**Directive**
In the listing that follows, count each line containing the string "Donc" and report only the count.

**Exercise data**
<<<<
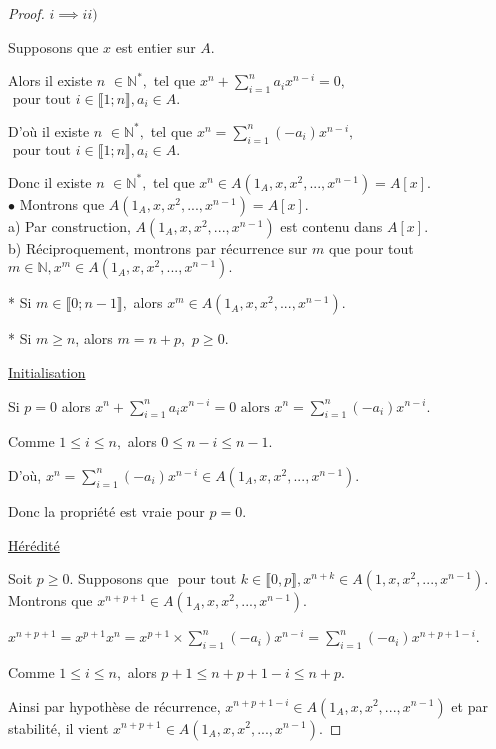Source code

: \begin{proof}
	$i \implies ii)$
	
	Supposons que $x$ est entier sur $A.$
	
	Alors il existe $n$ $\in \mathbb{N}^{\ast },$ tel que $x^{n}+\sum\limits_{i=1}^{n}a_{i}x^{n-i}=0,$ $\text{ pour tout } i\in \llbracket 1; n \rrbracket ,a_{i}\in A.$
	
	D'où il existe $n$ $\in \mathbb{N}^{\ast },$ tel que $x^{n}=\sum\limits_{i=1}^{n}(-a_{i})x^{n-i},$ $\text{ pour tout } i\in \llbracket 1; n \rrbracket ,a_{i}\in A.$
	
	Donc il existe $n$ $\in \mathbb{N}^{\ast },$ tel que $x^{n}\in A(1_A,x,x^{2},...,x^{n-1})=A[x].$\\
	$\bullet$ Montrons que $A(1_A,x,x^{2},...,x^{n-1})=A[x].$\\
	a) Par construction, $A(1_A,x,x^{2},...,x^{n-1})$ est contenu dans $ A[x].$\\
	b) Réciproquement, montrons par récurrence sur $m$ que pour tout \\ $m	\in \mathbb{N},x^{m}\in A(1_A,x,x^{2},...,x^{n-1}).$
	
	* Si $m\in \llbracket 0; n-1 \rrbracket ,$ alors $x^{m}\in A(1_A,x,x^{2},...,x^{n-1}).$
	
	* Si $m\geq n$, alors $m=n+p,$ $p\geq 0.$
	
	\underline{Initialisation}
	
	Si $p=0$ alors  $x^{n}+\sum\limits_{i=1}^{n}a_{i}x^{n-i}=0\text{ alors }
	x^{n}=\sum\limits_{i=1}^{n}(-a_{i})x^{n-i}.$
	
	Comme $1\leq i\leq n,$ alors $0\leq n-i\leq n-1$.
	
	D'où, $x^{n}=\sum\limits_{i=1}^{n}(-a_{i})x^{n-i}\in
	A(1_A,x,x^{2},...,x^{n-1}).$
	
	Donc la propriété est vraie pour $p=0$.
	
	\underline{Hérédité}
	
	Soit $p\geq 0.$ Supposons que $\text{ pour tout } k\in \llbracket 0, p \rrbracket
	,x^{n+k}\in A(1,x,x^{2},...,x^{n-1})$.\\ Montrons que $x^{n+p+1}\in
	A(1_A,x,x^{2},...,x^{n-1}).$
	
	$x^{n+p+1}=x^{p+1}x^{n}=x^{p+1}\times
	\sum\limits_{i=1}^{n}(-a_{i})x^{n-i}=\sum\limits_{i=1}^{n}(-a_{i})x^{n+p+1-i}$.
	
	Comme $1\leq i\leq n,$ alors $p+1\leq n+p+1-i\leq n+p$.
	
	Ainsi par hypothèse de récurrence, $x^{n+p+1-i}\in
	A(1_A,x,x^{2},...,x^{n-1})$ et par stabilité, il vient $x^{n+p+1}\in
	A(1_A,x,x^{2},...,x^{n-1}).$
	

\end{proof}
>>>>
**Task solution**
2